> _Work instructions_:
**A.** Return the passage of the IMPALA-7586 notice below exactly as it appears, starting at "Commit 95b56d0e2d8232d8707603c360b98a35bb80ff3a in" and ending at "separately by IMPALA-2422.".
**B.** List the kinds of scans named in the IMPALA-7586 notice below as places where predicates are pushed down to the storage layer.
**C.** Carry on writing the IMPALA-7586 notice below from the point where it stops.

You are viewing a plain text version of this content. The canonical link for it is here.
Posted to issues-all@impala.apache.org by "ASF subversion and git services (JIRA)" <ji...@apache.org> on 2018/11/01 21:39:01 UTC

[jira] [Commented] (IMPALA-7586) Incorrect results when querying primary = "\"" in Kudu and HBase

    [ https://issues.apache.org/jira/browse/IMPALA-7586?page=com.atlassian.jira.plugin.system.issuetabpanels:comment-tabpanel&focusedCommentId=16672260#comment-16672260 ] 

ASF subversion and git services commented on IMPALA-7586:
---------------------------------------------------------

Commit 95b56d0e2d8232d8707603c360b98a35bb80ff3a in impala's branch refs/heads/master from [~tarmstrong@cloudera.com]
[ https://git-wip-us.apache.org/repos/asf?p=impala.git;h=95b56d0 ]

IMPALA-7586: fix predicate pushdown of escaped strings

This fixes a class of bugs where the planner incorrectly uses the raw
string from the parser instead of the unescaped string. This occurs in
several places that push predicates down to the storage layer:
* Kudu scans
* HBase scans
* Data source scans

There are some more complex issues with escapes and the LIKE predicate
that are tracked separately by IMPALA-2422.

This also uncovered a different issue with RCFiles that is tracked by
IMPALA-7778 and is worked around by the tests added.

In order to make bugs like this more obvious in future, I renamed
getValue() to getValueWithOriginalEscapes().

Testing:
Added regression test that tests handling of backslash escapes on all
file formats. I did not add a regression test for the data source bug
since it seems to require some major modification of the data source
test infrastructure.

Change-Id: I53d6e20dd48ab6837ddd325db8a9d49ee04fed28
Reviewed-on: http://gerrit.cloudera.org:8080/11814
Reviewed-by: Tim Armstrong <ta...@cloudera.com>
Tested-by: Impala Public Jenkins <im...@cloudera.com>


> Incorrect results when querying primary = "\"" in Kudu and HBase
> ----------------------------------------------------------------
>
>                 Key: IMPALA-7586
>                 URL: https://issues.apache.org/jira/browse/IMPALA-7586
>             Project: IMPALA
>          Issue Type: Bug
>          Components: Frontend
>    Affects Versions: Impala 3.1.0
>            Reporter: Will Berkeley
>            Assignee: Tim Armstrong
>            Priority: Blocker
>              Labels: correctness, kudu
>         Attachments: impalakudu_pred_bug.profile
>
>
> Version string from catalogd web ui:
> {noformat}
> catalogd version 3.1.0-cdh6.x-SNAPSHOT RELEASE (build 8baac7f5849b6bacb02fedeb9b3fe2b2ee9450ee)

> _Data entries_:
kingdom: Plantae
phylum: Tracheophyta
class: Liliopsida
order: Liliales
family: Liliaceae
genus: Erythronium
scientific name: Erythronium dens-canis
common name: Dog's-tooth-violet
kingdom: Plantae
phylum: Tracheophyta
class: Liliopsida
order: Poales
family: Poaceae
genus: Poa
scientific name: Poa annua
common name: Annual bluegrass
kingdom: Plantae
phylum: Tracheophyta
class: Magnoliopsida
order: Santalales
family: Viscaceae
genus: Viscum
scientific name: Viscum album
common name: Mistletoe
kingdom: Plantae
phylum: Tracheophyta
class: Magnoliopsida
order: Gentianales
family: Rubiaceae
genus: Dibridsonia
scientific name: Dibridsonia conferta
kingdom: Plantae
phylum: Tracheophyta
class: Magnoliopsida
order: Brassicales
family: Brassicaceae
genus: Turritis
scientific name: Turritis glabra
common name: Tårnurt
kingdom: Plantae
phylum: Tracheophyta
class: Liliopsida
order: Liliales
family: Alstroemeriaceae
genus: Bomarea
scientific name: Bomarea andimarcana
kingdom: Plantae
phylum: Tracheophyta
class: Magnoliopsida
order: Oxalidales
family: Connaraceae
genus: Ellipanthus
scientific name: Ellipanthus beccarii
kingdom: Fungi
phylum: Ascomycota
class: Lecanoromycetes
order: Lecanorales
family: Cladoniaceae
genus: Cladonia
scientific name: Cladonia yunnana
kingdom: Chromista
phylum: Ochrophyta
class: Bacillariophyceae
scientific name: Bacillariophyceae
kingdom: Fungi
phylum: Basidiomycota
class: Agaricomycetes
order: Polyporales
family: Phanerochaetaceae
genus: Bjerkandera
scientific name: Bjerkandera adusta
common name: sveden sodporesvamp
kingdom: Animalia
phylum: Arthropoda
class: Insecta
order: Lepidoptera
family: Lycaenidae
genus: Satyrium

> _Answers to the exercises_:
**A.**
Commit 95b56d0e2d8232d8707603c360b98a35bb80ff3a in impala's branch refs/heads/master from [~tarmstrong@cloudera.com]
[ https://git-wip-us.apache.org/repos/asf?p=impala.git;h=95b56d0 ]

IMPALA-7586: fix predicate pushdown of escaped strings

This fixes a class of bugs where the planner incorrectly uses the raw
string from the parser instead of the unescaped string. This occurs in
several places that push predicates down to the storage layer:
* Kudu scans
* HBase scans
* Data source scans

There are some more complex issues with escapes and the LIKE predicate
that are tracked separately by IMPALA-2422.

**B.**
Kudu scans
HBase scans
Data source scans

**C.**
> {noformat}
> A reproduction script for the impala-shell:
> {noformat}
> create table test(name string, primary key(name) ) stored as kudu;
> insert into test values ("\"");
> -- Modified 1 row(s), 0 row error(s) in 4.01s
> -- row found in full table scan
> select * from test;
> -- Fetched 1 row(s) in 0.15s
> -- row not found on = predicate (pushed to kudu)
> select * from test where name="\"";
> -- Fetched 0 row(s) in 0.13s
> -- row found when predicate cannot be pushed to kudu
> select * from test where name like "\"";
> -- Fetched 1 row(s) in 0.13s
> {noformat}
> This was originally reported as KUDU-2575. I tried to reproduce directly against Kudu using the python client but got the expected result.
> From the plan and profile, Impala is pushing down the predicate, but Kudu is not being scanned, possibly because the Kudu client short-circuits the scan as having no results based on the predicate Impala pushes down.
> {noformat}
> 00:SCAN KUDU [default.test]
>    kudu predicates: name = '"'
>    mem-estimate=0B mem-reservation=0B thread-reservation=1
>    tuple-ids=0 row-size=15B cardinality=unavailable
>    in pipelines: 00(GETNEXT)
> {noformat}
> {noformat}
> KUDU_SCAN_NODE (id=0)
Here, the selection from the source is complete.